We’re presenting an AMAZING show at Great American Music Hall this Saturday, featuring a local San Francisco band we totally love, Rin Tin Tiger.
Wanna win a pair of tix? Easy, just leave a comment below and we’ll pick a winner before noon Eastern on Saturday.
While you’re hear, listen to the band’s new LP below, and check out what band member Sean E. Sullivan has to say about the gig and the band’s live stage show.
How does preparation for a hometown gig differ from playing live on the road?

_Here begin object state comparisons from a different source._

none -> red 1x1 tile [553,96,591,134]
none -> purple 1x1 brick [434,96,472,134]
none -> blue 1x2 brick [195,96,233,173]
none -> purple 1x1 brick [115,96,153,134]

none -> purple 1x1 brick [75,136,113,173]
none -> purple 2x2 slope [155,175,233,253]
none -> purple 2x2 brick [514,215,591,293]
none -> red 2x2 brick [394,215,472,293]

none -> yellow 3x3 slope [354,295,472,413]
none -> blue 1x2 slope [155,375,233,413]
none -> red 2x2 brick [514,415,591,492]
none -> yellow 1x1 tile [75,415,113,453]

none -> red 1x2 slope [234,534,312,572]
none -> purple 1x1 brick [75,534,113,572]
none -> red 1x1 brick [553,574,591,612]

The biggest difference is the kind of rooms we play and the kind of set list. In the Bay Area we play pretty good sized rooms that fit hundreds of people. When we’re on the road sometimes we play comparable places but oftentimes we end up at smaller bars or even restaurants. There’s all kinds of funky places to play on the road and we’ve done a lot of them. The other big difference is the style and length of the set list. For hometown shows, especially headlining ones, we like to toss in a bunch of older classic cuts for those that have been with through the years.

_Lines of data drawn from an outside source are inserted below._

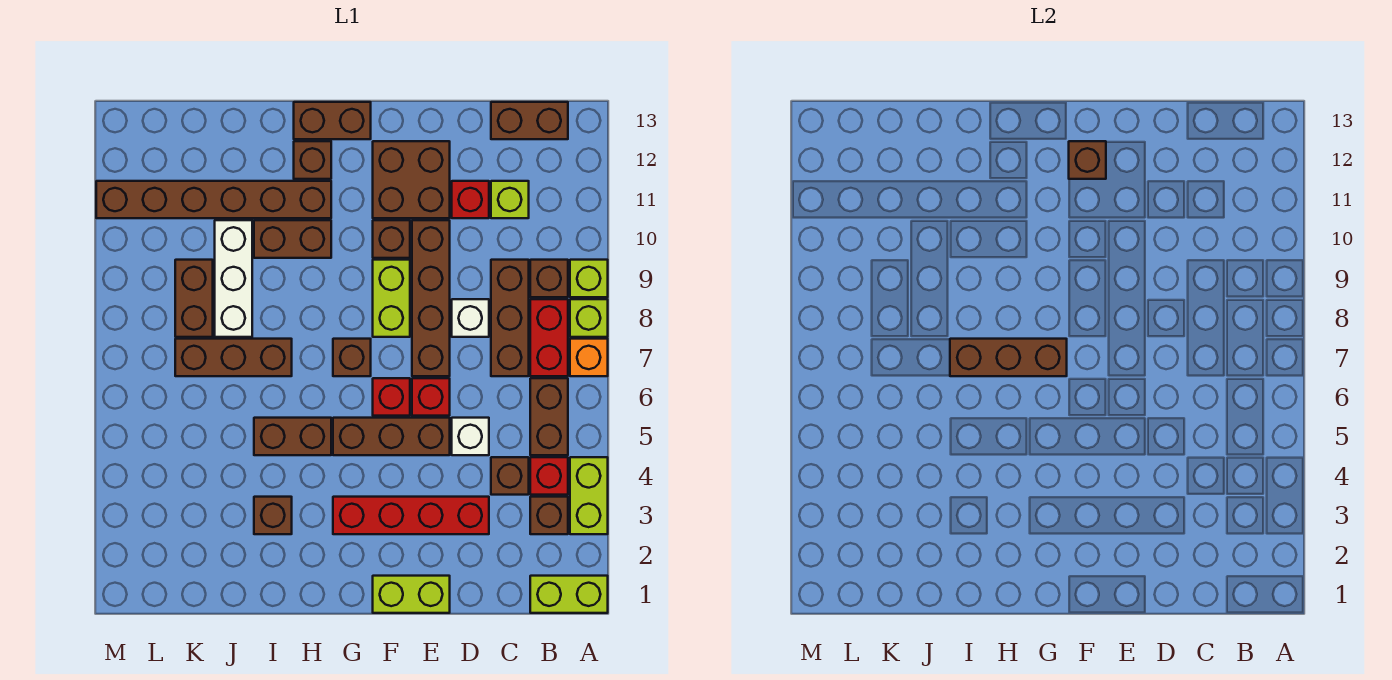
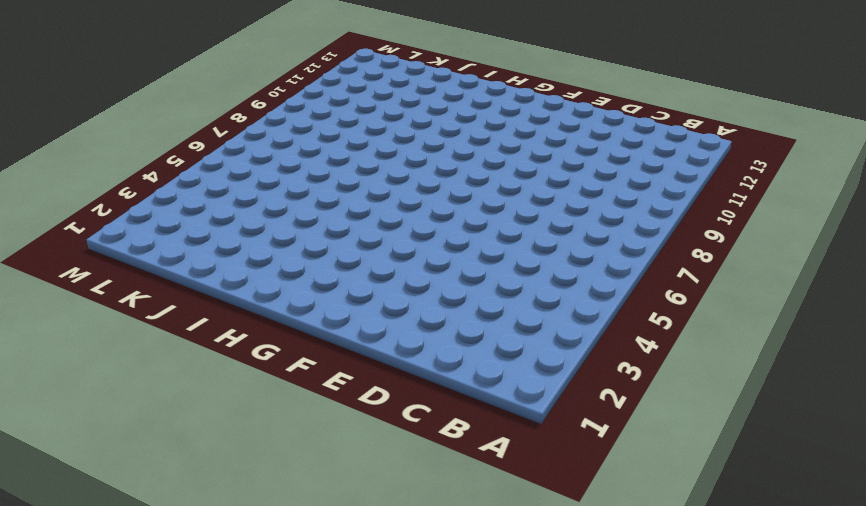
none -> lime 1x2 brick [530,576,608,613]
none -> lime 1x2 brick [570,457,608,534]
none -> orange 1x1 brick [570,339,608,376]
none -> lime 1x1 brick [570,299,608,337]

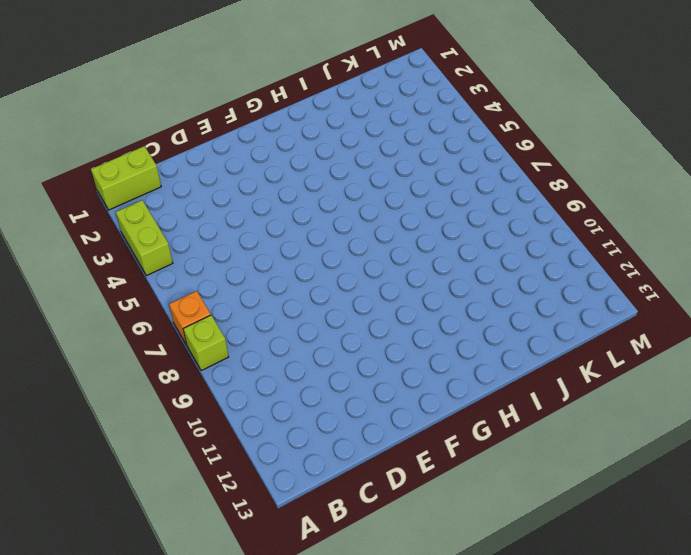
none -> lime 1x1 brick [570,260,608,297]
none -> brown 1x1 brick [530,497,568,534]
none -> red 1x1 brick [530,457,568,495]
none -> brown 1x2 brick [530,378,568,455]

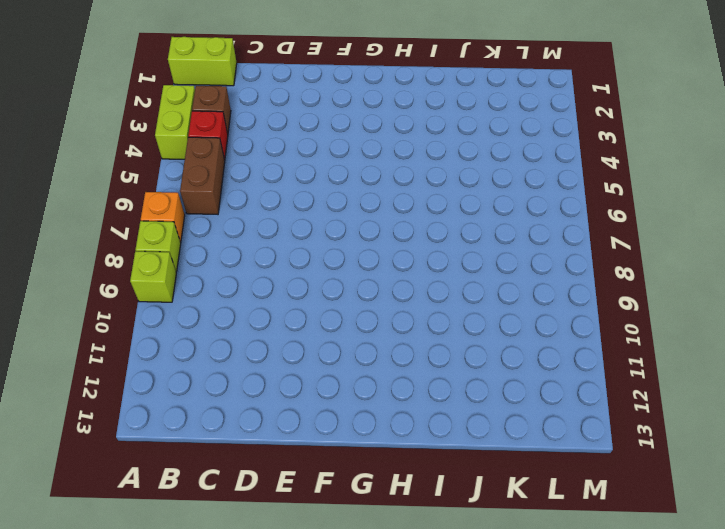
none -> red 1x2 brick [530,299,568,376]
none -> brown 1x1 brick [530,260,568,297]
none -> brown 1x2 brick [491,102,568,139]
none -> brown 1x1 brick [491,457,529,495]

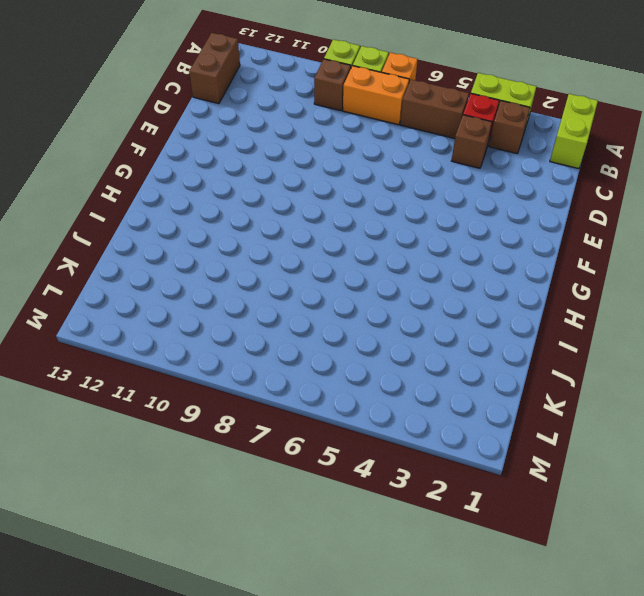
orange 1x2 brick [343,66,409,125] -> red 1x2 brick [530,299,568,376]
none -> brown 1x3 brick [491,260,529,376]
none -> lime 1x1 brick [491,181,529,218]
none -> red 1x4 brick [333,497,489,534]
none -> white 1x1 brick [452,418,489,455]

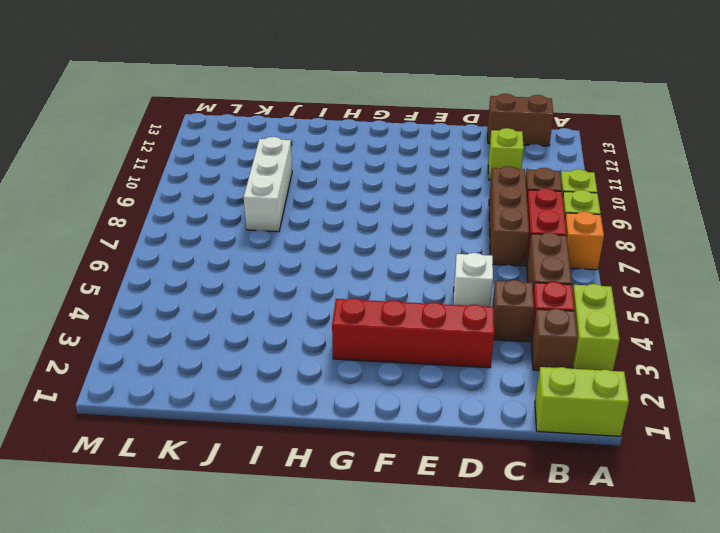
none -> white 1x1 brick [452,299,489,337]
none -> red 1x1 brick [452,181,489,218]
none -> lime 1x2 brick [373,576,450,613]
none -> brown 1x3 brick [333,418,450,455]

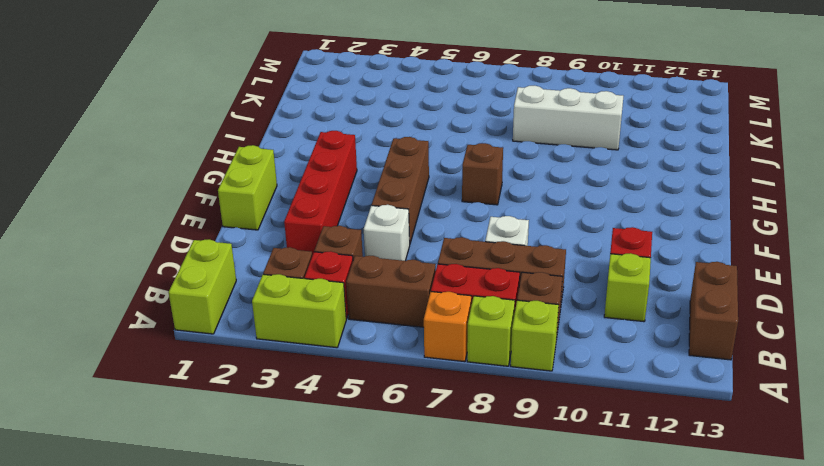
none -> red 1x1 brick [412,378,450,416]
none -> brown 1x4 brick [412,220,450,376]
none -> brown 2x2 brick [373,141,450,218]
none -> red 1x1 brick [373,378,410,416]

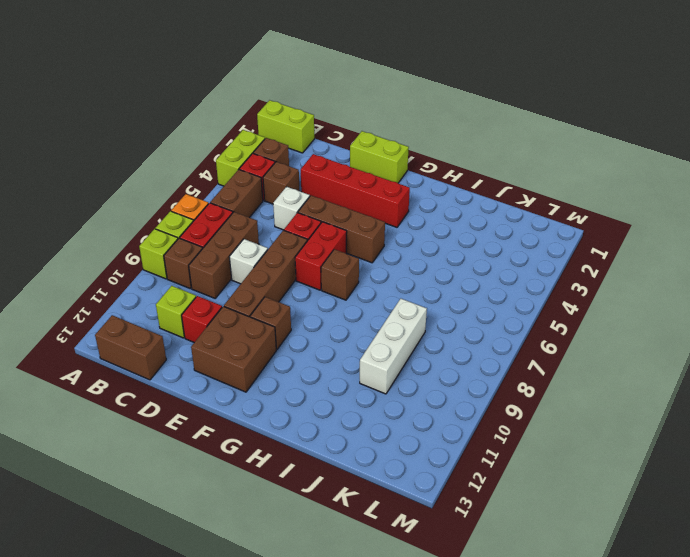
red 1x2 brick [295,222,347,290] -> red 1x1 brick [373,378,410,416]
none -> lime 1x2 brick [373,260,410,337]
none -> brown 1x2 brick [294,102,371,139]
none -> brown 1x2 brick [254,418,331,455]
none -> brown 1x2 brick [254,220,331,258]

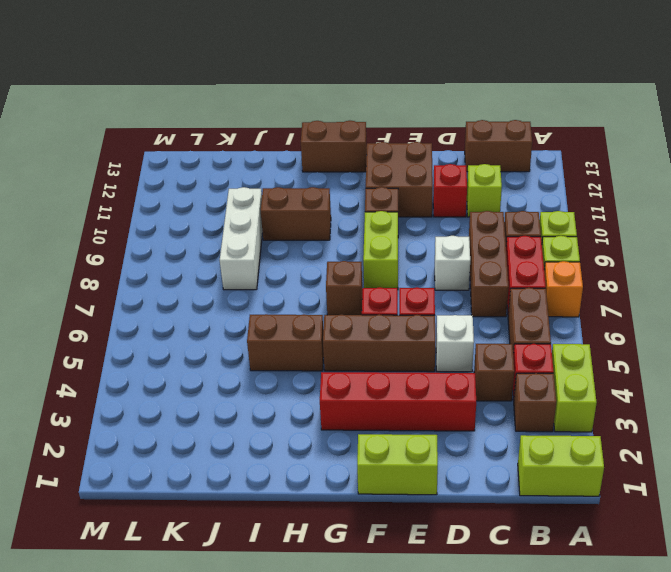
none -> brown 1x4 brick [412,220,450,376]
none -> brown 1x6 brick [96,181,331,218]
none -> brown 1x1 brick [294,141,331,179]
none -> brown 1x1 brick [254,497,292,534]

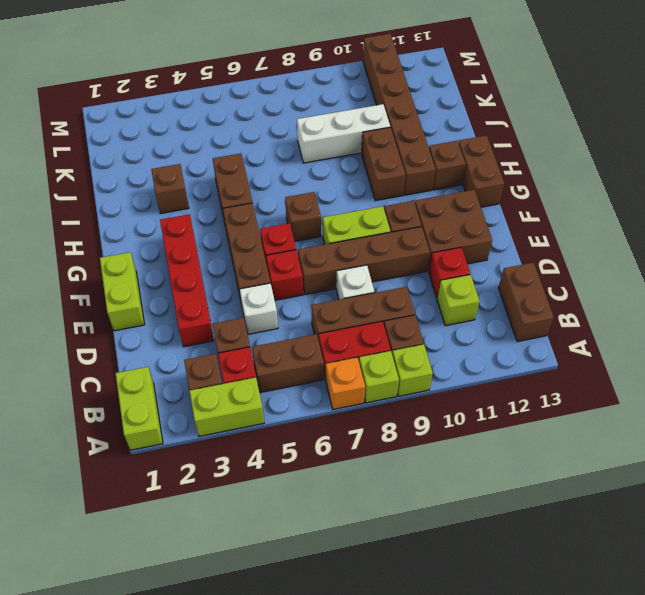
none -> brown 1x3 brick [175,339,292,376]
none -> brown 1x2 brick [175,260,213,337]
none -> brown 1x1 brick [1069,141,1106,179]
none -> brown 1x3 brick [950,339,1067,376]

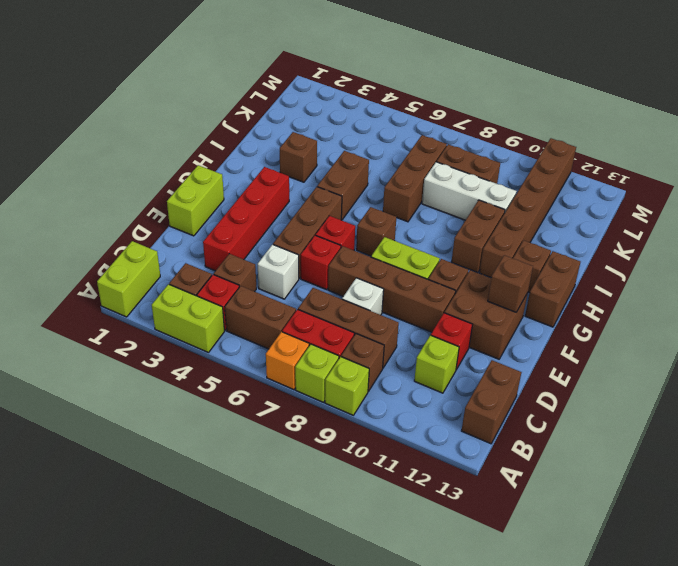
none -> brown 1x3 brick [950,339,1067,376]

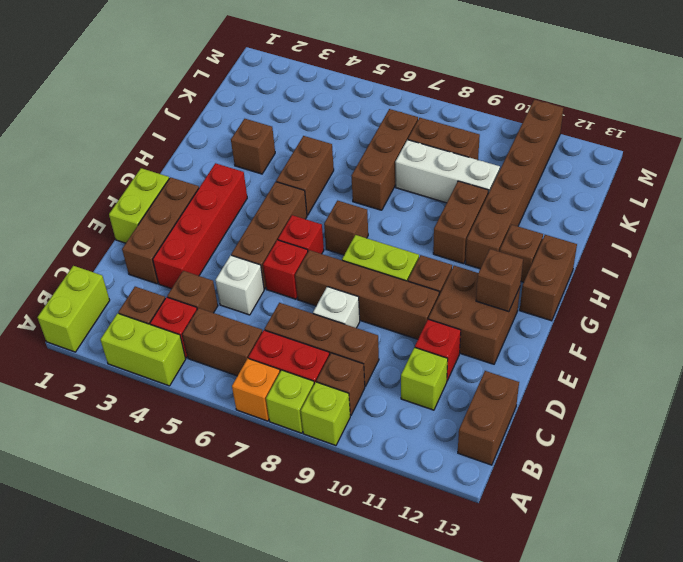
brown 1x3 brick [122,177,199,284] -> brown 1x3 brick moved to [950,339,1067,376]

What do you like best about Great American Music Hall?
The ambiance. It’s such a gorgeous building rich in history and being surrounded by that kind of atmosphere is really inspiring when on stage. The lights are also top notch and the staff are all very friendly.
What’s your favorite part of performing live?
Feeding off of the energy of the audience. Crazy dance moves and singing along really make the performance aspect of being a musician very rewarding. Recording is great but having people react to something live is the best.
What can an audience expect in a RTT show?
Lots of sweat, headbanging, dancing, jumping off of things, lengthy in between song comedy/banter, and hopefully some awesome sing-a-longs.
What can fans and newcomers expect from the new LP?
Some classic RTT elements – acoustic guitar, groovy bass, lots of lyrics, and punk rock drumming – all taken to the next level. This record captures our live sound more accurately than we’ve been able to in the past and feels very much like a “band” album. All of the parts are very important and we all worked well together to create something we’re very proud of.
How does the new album compare to your previous records?
It’s longer, it’s better, it’s more “band oriented”, as in there’s only 1 out of 12 songs that are just guitar and vocals, whereas our last album, Toxic Pocketbook, had 3 of 8 tracks with just Kevin. It’s also some of the most aggressive material we’ve released and also some of the most country leaning. Diverse yet cohesive (hopefully).
There are a lot of acts jumping on the “folk” bandwagon these days, in the wake of Mumford & Sons’ success. What makes Rin Tin Tiger stand out in this new revival?
I think we basically sound nothing like Mumford or the other popular folk acts right now. Nothing against any of those bands because they’re great at what they do, I just think that what we do is very different. The only real similarity is the acoustic guitar element. Our songs are much more rooted in rock and rhythm and blues with a lot of the folk influence coming from the emphasis and importance of the lyrics. A lot of our new songs are rock or country songs played with a Guild instead of a Telecaster and at a fast tempo. Everything else about us is different too. Our live shows are more like punk shows and we don’t dress like we’re from the 1920s. We’re three dudes making serious music with a fun attitude. A lot of contemporary folk music takes itself too seriously without having the content to back it up. We’re trying to fill a gap between country and punk and folk that hopefully comes off as not only fun but artistic as well.